§ Task description
Copy out the entire listing precisely.
______________________________
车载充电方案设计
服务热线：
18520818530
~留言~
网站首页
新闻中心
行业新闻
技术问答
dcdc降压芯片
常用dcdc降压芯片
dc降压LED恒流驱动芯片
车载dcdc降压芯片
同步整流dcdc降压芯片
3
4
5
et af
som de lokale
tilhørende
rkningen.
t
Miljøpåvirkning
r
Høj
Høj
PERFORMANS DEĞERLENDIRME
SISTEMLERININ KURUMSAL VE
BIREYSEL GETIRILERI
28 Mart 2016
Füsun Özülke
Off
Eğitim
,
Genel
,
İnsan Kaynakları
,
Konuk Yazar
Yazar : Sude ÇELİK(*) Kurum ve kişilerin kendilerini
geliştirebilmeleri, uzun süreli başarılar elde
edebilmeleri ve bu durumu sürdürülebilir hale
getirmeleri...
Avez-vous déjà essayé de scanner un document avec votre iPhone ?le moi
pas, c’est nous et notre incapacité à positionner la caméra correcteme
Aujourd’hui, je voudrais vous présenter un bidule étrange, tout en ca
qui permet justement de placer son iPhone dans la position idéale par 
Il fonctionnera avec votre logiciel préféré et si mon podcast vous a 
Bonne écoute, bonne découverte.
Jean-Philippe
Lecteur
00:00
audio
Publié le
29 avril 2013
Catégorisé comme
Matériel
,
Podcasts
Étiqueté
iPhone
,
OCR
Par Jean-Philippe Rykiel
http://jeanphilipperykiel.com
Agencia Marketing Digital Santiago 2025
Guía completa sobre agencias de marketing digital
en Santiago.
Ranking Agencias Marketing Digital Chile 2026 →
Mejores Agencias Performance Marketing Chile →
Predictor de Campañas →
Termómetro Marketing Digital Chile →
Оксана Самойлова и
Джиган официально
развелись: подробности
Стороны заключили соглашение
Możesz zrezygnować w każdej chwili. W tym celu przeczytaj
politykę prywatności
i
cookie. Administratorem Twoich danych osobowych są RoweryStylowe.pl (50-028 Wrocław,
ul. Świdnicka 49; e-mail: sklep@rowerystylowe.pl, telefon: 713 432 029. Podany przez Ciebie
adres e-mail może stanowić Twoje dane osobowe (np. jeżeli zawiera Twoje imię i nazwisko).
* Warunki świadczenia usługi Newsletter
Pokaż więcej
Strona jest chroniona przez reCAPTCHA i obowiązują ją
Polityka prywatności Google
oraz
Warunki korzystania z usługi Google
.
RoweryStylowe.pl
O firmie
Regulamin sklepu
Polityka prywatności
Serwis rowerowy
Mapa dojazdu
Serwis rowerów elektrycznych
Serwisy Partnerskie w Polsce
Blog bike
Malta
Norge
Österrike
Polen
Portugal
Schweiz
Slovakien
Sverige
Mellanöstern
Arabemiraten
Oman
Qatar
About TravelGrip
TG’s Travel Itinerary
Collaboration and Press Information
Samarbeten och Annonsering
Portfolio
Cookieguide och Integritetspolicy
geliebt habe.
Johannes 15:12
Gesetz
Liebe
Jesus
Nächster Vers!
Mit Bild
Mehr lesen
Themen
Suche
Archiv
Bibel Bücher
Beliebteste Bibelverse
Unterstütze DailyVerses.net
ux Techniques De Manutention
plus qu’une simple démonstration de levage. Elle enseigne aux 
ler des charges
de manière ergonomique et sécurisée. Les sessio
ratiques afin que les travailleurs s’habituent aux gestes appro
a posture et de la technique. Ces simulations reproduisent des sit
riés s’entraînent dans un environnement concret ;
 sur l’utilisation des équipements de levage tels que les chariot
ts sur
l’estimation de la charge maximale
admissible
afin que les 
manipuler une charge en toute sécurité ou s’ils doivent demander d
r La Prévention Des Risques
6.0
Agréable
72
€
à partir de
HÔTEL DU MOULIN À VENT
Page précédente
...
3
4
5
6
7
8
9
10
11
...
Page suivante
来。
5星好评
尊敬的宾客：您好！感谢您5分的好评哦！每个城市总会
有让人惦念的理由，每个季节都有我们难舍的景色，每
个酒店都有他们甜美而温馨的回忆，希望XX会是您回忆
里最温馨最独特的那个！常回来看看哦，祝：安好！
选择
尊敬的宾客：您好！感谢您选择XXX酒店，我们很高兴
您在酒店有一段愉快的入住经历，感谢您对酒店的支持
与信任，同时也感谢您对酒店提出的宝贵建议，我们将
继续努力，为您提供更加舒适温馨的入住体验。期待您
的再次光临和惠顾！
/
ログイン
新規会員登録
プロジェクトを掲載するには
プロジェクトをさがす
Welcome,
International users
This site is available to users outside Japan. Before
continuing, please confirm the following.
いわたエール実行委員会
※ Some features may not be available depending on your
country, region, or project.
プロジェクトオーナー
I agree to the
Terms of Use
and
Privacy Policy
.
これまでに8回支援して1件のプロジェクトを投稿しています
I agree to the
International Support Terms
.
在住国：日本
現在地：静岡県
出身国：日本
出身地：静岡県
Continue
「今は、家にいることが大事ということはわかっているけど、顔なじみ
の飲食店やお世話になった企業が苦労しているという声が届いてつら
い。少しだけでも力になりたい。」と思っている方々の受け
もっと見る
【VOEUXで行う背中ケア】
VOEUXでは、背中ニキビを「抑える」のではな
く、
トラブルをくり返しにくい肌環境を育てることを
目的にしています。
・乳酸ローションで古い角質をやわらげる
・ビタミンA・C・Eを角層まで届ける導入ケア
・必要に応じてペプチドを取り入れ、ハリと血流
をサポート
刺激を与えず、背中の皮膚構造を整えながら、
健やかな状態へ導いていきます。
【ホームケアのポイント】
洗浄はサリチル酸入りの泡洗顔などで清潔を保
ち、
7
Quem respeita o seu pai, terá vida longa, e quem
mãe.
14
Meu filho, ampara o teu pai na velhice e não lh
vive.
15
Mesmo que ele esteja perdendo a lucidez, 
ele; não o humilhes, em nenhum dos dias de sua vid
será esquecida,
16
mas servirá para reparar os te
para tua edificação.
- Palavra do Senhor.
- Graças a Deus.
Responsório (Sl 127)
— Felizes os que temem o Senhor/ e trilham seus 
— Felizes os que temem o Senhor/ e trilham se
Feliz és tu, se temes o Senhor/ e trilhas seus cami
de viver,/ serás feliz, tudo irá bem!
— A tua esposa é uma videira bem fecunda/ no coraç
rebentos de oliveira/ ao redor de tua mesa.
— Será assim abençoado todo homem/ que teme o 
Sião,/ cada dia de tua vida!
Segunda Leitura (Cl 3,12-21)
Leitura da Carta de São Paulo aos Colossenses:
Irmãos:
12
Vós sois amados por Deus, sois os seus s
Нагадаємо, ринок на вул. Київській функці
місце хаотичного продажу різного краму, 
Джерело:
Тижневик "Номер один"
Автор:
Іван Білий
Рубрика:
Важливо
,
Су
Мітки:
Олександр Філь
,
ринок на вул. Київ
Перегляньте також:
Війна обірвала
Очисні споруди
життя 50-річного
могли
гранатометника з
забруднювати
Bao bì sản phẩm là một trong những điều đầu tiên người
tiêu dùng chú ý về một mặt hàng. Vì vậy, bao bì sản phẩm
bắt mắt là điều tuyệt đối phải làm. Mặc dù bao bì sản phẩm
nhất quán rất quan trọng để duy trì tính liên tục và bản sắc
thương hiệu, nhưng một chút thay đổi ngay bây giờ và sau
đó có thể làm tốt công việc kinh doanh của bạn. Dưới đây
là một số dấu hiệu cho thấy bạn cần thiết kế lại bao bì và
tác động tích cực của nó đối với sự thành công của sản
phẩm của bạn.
______________________________
§ Result
车载充电方案设计
服务热线：
18520818530
~留言~
网站首页
新闻中心
行业新闻
技术问答
dcdc降压芯片
常用dcdc降压芯片
dc降压LED恒流驱动芯片
车载dcdc降压芯片
同步整流dcdc降压芯片
3
4
5
et af
som de lokale
tilhørende
rkningen.
t
Miljøpåvirkning
r
Høj
Høj
PERFORMANS DEĞERLENDIRME
SISTEMLERININ KURUMSAL VE
BIREYSEL GETIRILERI
28 Mart 2016
Füsun Özülke
Off
Eğitim
,
Genel
,
İnsan Kaynakları
,
Konuk Yazar
Yazar : Sude ÇELİK(*) Kurum ve kişilerin kendilerini
geliştirebilmeleri, uzun süreli başarılar elde
edebilmeleri ve bu durumu sürdürülebilir hale
getirmeleri...
Avez-vous déjà essayé de scanner un document avec votre iPhone ?le moi
pas, c’est nous et notre incapacité à positionner la caméra correcteme
Aujourd’hui, je voudrais vous présenter un bidule étrange, tout en ca
qui permet justement de placer son iPhone dans la position idéale par 
Il fonctionnera avec votre logiciel préféré et si mon podcast vous a 
Bonne écoute, bonne découverte.
Jean-Philippe
Lecteur
00:00
audio
Publié le
29 avril 2013
Catégorisé comme
Matériel
,
Podcasts
Étiqueté
iPhone
,
OCR
Par Jean-Philippe Rykiel
http://jeanphilipperykiel.com
Agencia Marketing Digital Santiago 2025
Guía completa sobre agencias de marketing digital
en Santiago.
Ranking Agencias Marketing Digital Chile 2026 →
Mejores Agencias Performance Marketing Chile →
Predictor de Campañas →
Termómetro Marketing Digital Chile →
Оксана Самойлова и
Джиган официально
развелись: подробности
Стороны заключили соглашение
Możesz zrezygnować w każdej chwili. W tym celu przeczytaj
politykę prywatności
i
cookie. Administratorem Twoich danych osobowych są RoweryStylowe.pl (50-028 Wrocław,
ul. Świdnicka 49; e-mail: sklep@rowerystylowe.pl, telefon: 713 432 029. Podany przez Ciebie
adres e-mail może stanowić Twoje dane osobowe (np. jeżeli zawiera Twoje imię i nazwisko).
* Warunki świadczenia usługi Newsletter
Pokaż więcej
Strona jest chroniona przez reCAPTCHA i obowiązują ją
Polityka prywatności Google
oraz
Warunki korzystania z usługi Google
.
RoweryStylowe.pl
O firmie
Regulamin sklepu
Polityka prywatności
Serwis rowerowy
Mapa dojazdu
Serwis rowerów elektrycznych
Serwisy Partnerskie w Polsce
Blog bike
Malta
Norge
Österrike
Polen
Portugal
Schweiz
Slovakien
Sverige
Mellanöstern
Arabemiraten
Oman
Qatar
About TravelGrip
TG’s Travel Itinerary
Collaboration and Press Information
Samarbeten och Annonsering
Portfolio
Cookieguide och Integritetspolicy
geliebt habe.
Johannes 15:12
Gesetz
Liebe
Jesus
Nächster Vers!
Mit Bild
Mehr lesen
Themen
Suche
Archiv
Bibel Bücher
Beliebteste Bibelverse
Unterstütze DailyVerses.net
ux Techniques De Manutention
plus qu’une simple démonstration de levage. Elle enseigne aux 
ler des charges
de manière ergonomique et sécurisée. Les sessio
ratiques afin que les travailleurs s’habituent aux gestes appro
a posture et de la technique. Ces simulations reproduisent des sit
riés s’entraînent dans un environnement concret ;
 sur l’utilisation des équipements de levage tels que les chariot
ts sur
l’estimation de la charge maximale
admissible
afin que les 
manipuler une charge en toute sécurité ou s’ils doivent demander d
r La Prévention Des Risques
6.0
Agréable
72
€
à partir de
HÔTEL DU MOULIN À VENT
Page précédente
...
3
4
5
6
7
8
9
10
11
...
Page suivante
来。
5星好评
尊敬的宾客：您好！感谢您5分的好评哦！每个城市总会
有让人惦念的理由，每个季节都有我们难舍的景色，每
个酒店都有他们甜美而温馨的回忆，希望XX会是您回忆
里最温馨最独特的那个！常回来看看哦，祝：安好！
选择
尊敬的宾客：您好！感谢您选择XXX酒店，我们很高兴
您在酒店有一段愉快的入住经历，感谢您对酒店的支持
与信任，同时也感谢您对酒店提出的宝贵建议，我们将
继续努力，为您提供更加舒适温馨的入住体验。期待您
的再次光临和惠顾！
/
ログイン
新規会員登録
プロジェクトを掲載するには
プロジェクトをさがす
Welcome,
International users
This site is available to users outside Japan. Before
continuing, please confirm the following.
いわたエール実行委員会
※ Some features may not be available depending on your
country, region, or project.
プロジェクトオーナー
I agree to the
Terms of Use
and
Privacy Policy
.
これまでに8回支援して1件のプロジェクトを投稿しています
I agree to the
International Support Terms
.
在住国：日本
現在地：静岡県
出身国：日本
出身地：静岡県
Continue
「今は、家にいることが大事ということはわかっているけど、顔なじみ
の飲食店やお世話になった企業が苦労しているという声が届いてつら
い。少しだけでも力になりたい。」と思っている方々の受け
もっと見る
【VOEUXで行う背中ケア】
VOEUXでは、背中ニキビを「抑える」のではな
く、
トラブルをくり返しにくい肌環境を育てることを
目的にしています。
・乳酸ローションで古い角質をやわらげる
・ビタミンA・C・Eを角層まで届ける導入ケア
・必要に応じてペプチドを取り入れ、ハリと血流
をサポート
刺激を与えず、背中の皮膚構造を整えながら、
健やかな状態へ導いていきます。
【ホームケアのポイント】
洗浄はサリチル酸入りの泡洗顔などで清潔を保
ち、
7
Quem respeita o seu pai, terá vida longa, e quem
mãe.
14
Meu filho, ampara o teu pai na velhice e não lh
vive.
15
Mesmo que ele esteja perdendo a lucidez, 
ele; não o humilhes, em nenhum dos dias de sua vid
será esquecida,
16
mas servirá para reparar os te
para tua edificação.
- Palavra do Senhor.
- Graças a Deus.
Responsório (Sl 127)
— Felizes os que temem o Senhor/ e trilham seus 
— Felizes os que temem o Senhor/ e trilham se
Feliz és tu, se temes o Senhor/ e trilhas seus cami
de viver,/ serás feliz, tudo irá bem!
— A tua esposa é uma videira bem fecunda/ no coraç
rebentos de oliveira/ ao redor de tua mesa.
— Será assim abençoado todo homem/ que teme o 
Sião,/ cada dia de tua vida!
Segunda Leitura (Cl 3,12-21)
Leitura da Carta de São Paulo aos Colossenses:
Irmãos:
12
Vós sois amados por Deus, sois os seus s
Нагадаємо, ринок на вул. Київській функці
місце хаотичного продажу різного краму, 
Джерело:
Тижневик "Номер один"
Автор:
Іван Білий
Рубрика:
Важливо
,
Су
Мітки:
Олександр Філь
,
ринок на вул. Київ
Перегляньте також:
Війна обірвала
Очисні споруди
життя 50-річного
могли
гранатометника з
забруднювати
Bao bì sản phẩm là một trong những điều đầu tiên người
tiêu dùng chú ý về một mặt hàng. Vì vậy, bao bì sản phẩm
bắt mắt là điều tuyệt đối phải làm. Mặc dù bao bì sản phẩm
nhất quán rất quan trọng để duy trì tính liên tục và bản sắc
thương hiệu, nhưng một chút thay đổi ngay bây giờ và sau
đó có thể làm tốt công việc kinh doanh của bạn. Dưới đây
là một số dấu hiệu cho thấy bạn cần thiết kế lại bao bì và
tác động tích cực của nó đối với sự thành công của sản
phẩm của bạn.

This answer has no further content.